*** Data provided Section Begins ***

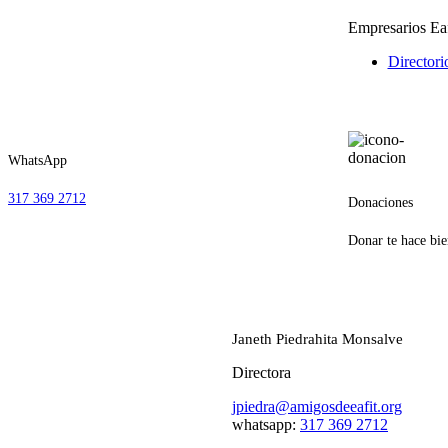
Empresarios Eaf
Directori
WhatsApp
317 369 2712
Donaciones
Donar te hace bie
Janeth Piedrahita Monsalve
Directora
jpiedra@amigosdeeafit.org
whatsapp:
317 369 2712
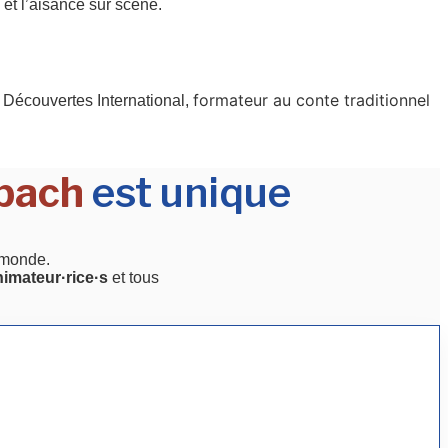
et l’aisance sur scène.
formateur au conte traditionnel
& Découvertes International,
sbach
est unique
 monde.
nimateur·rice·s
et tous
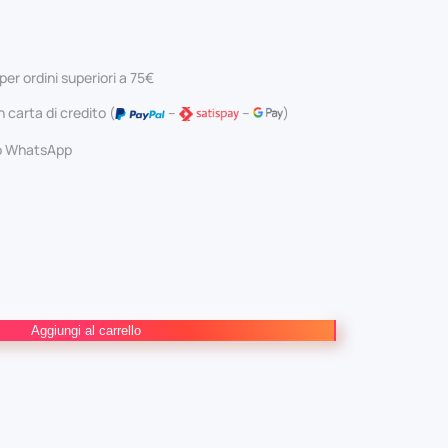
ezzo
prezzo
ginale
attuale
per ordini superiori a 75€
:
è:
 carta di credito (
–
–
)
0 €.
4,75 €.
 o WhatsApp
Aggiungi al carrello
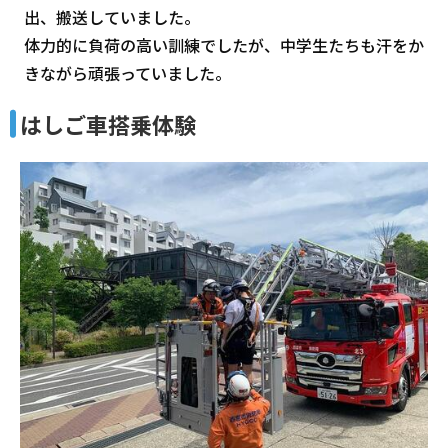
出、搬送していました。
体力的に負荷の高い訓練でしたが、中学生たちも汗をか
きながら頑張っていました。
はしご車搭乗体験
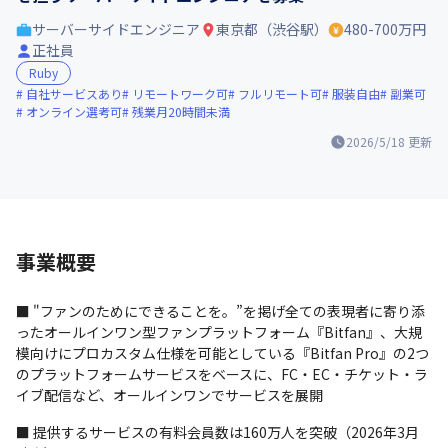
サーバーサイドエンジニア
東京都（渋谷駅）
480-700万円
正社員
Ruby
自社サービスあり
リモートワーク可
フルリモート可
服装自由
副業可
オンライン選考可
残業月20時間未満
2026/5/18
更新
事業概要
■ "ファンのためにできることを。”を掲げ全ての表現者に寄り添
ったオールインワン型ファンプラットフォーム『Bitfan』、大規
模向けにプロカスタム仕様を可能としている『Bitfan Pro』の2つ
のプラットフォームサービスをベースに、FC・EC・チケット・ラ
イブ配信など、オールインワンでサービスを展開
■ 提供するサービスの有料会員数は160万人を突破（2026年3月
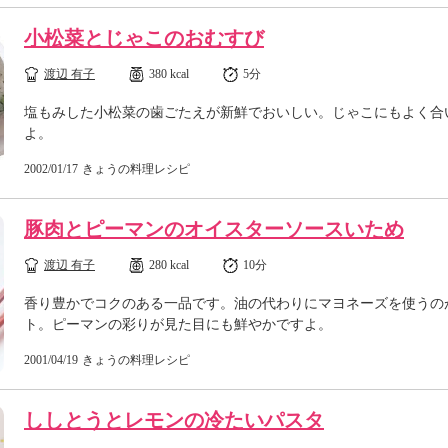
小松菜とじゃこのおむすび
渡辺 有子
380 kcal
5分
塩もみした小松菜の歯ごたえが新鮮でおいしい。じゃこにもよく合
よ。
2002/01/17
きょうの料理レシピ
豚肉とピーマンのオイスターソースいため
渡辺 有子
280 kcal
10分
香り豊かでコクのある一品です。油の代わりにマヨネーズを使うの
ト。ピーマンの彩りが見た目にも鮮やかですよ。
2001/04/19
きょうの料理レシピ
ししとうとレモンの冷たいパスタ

*** Data provided Section Ends ***

Format the text read from all of the items above as a Markdown table with the columns Row and Text line, giving each line its own numbered row and skipping blank lines. Leave the pictures out of the answer.

| Row | Text line |
|---|---|
| 1 | Empresarios Eaf |
| 2 | Directori |
| 3 | WhatsApp |
| 4 | 317 369 2712 |
| 5 | Donaciones |
| 6 | Donar te hace bie |
| 7 | Janeth Piedrahita Monsalve |
| 8 | Directora |
| 9 | jpiedra@amigosdeeafit.org |
| 10 | whatsapp: |
| 11 | 317 369 2712 |
| 12 | et l’aisance sur scène. |
| 13 | formateur au conte traditionnel |
| 14 | & Découvertes International, |
| 15 | sbach |
| 16 | est unique |
| 17 |  monde. |
| 18 | nimateur·rice·s |
| 19 | et tous |
| 20 | ezzo |
| 21 | prezzo |
| 22 | ginale |
| 23 | attuale |
| 24 | per ordini superiori a 75€ |
| 25 | : |
| 26 | è: |
| 27 |  carta di credito ( |
| 28 | – |
| 29 | – |
| 30 | ) |
| 31 | 0 €. |
| 32 | 4,75 €. |
| 33 |  o WhatsApp |
| 34 | Aggiungi al carrello |
| 35 | 出、搬送していました。 |
| 36 | 体力的に負荷の高い訓練でしたが、中学生たちも汗をか |
| 37 | きながら頑張っていました。 |
| 38 | はしご車搭乗体験 |
| 39 | サーバーサイドエンジニア |
| 40 | 東京都（渋谷駅） |
| 41 | 480-700万円 |
| 42 | 正社員 |
| 43 | Ruby |
| 44 | 自社サービスあり |
| 45 | リモートワーク可 |
| 46 | フルリモート可 |
| 47 | 服装自由 |
| 48 | 副業可 |
| 49 | オンライン選考可 |
| 50 | 残業月20時間未満 |
| 51 | 2026/5/18 |
| 52 | 更新 |
| 53 | 事業概要 |
| 54 | ■ "ファンのためにできることを。”を掲げ全ての表現者に寄り添 |
| 55 | ったオールインワン型ファンプラットフォーム『Bitfan』、大規 |
| 56 | 模向けにプロカスタム仕様を可能としている『Bitfan Pro』の2つ |
| 57 | のプラットフォームサービスをベースに、FC・EC・チケット・ラ |
| 58 | イブ配信など、オールインワンでサービスを展開 |
| 59 | ■ 提供するサービスの有料会員数は160万人を突破（2026年3月 |
| 60 | 小松菜とじゃこのおむすび |
| 61 | 渡辺 有子 |
| 62 | 380 kcal |
| 63 | 5分 |
| 64 | 塩もみした小松菜の歯ごたえが新鮮でおいしい。じゃこにもよく合 |
| 65 | よ。 |
| 66 | 2002/01/17 |
| 67 | きょうの料理レシピ |
| 68 | 豚肉とピーマンのオイスターソースいため |
| 69 | 渡辺 有子 |
| 70 | 280 kcal |
| 71 | 10分 |
| 72 | 香り豊かでコクのある一品です。油の代わりにマヨネーズを使うの |
| 73 | ト。ピーマンの彩りが見た目にも鮮やかですよ。 |
| 74 | 2001/04/19 |
| 75 | きょうの料理レシピ |
| 76 | ししとうとレモンの冷たいパスタ |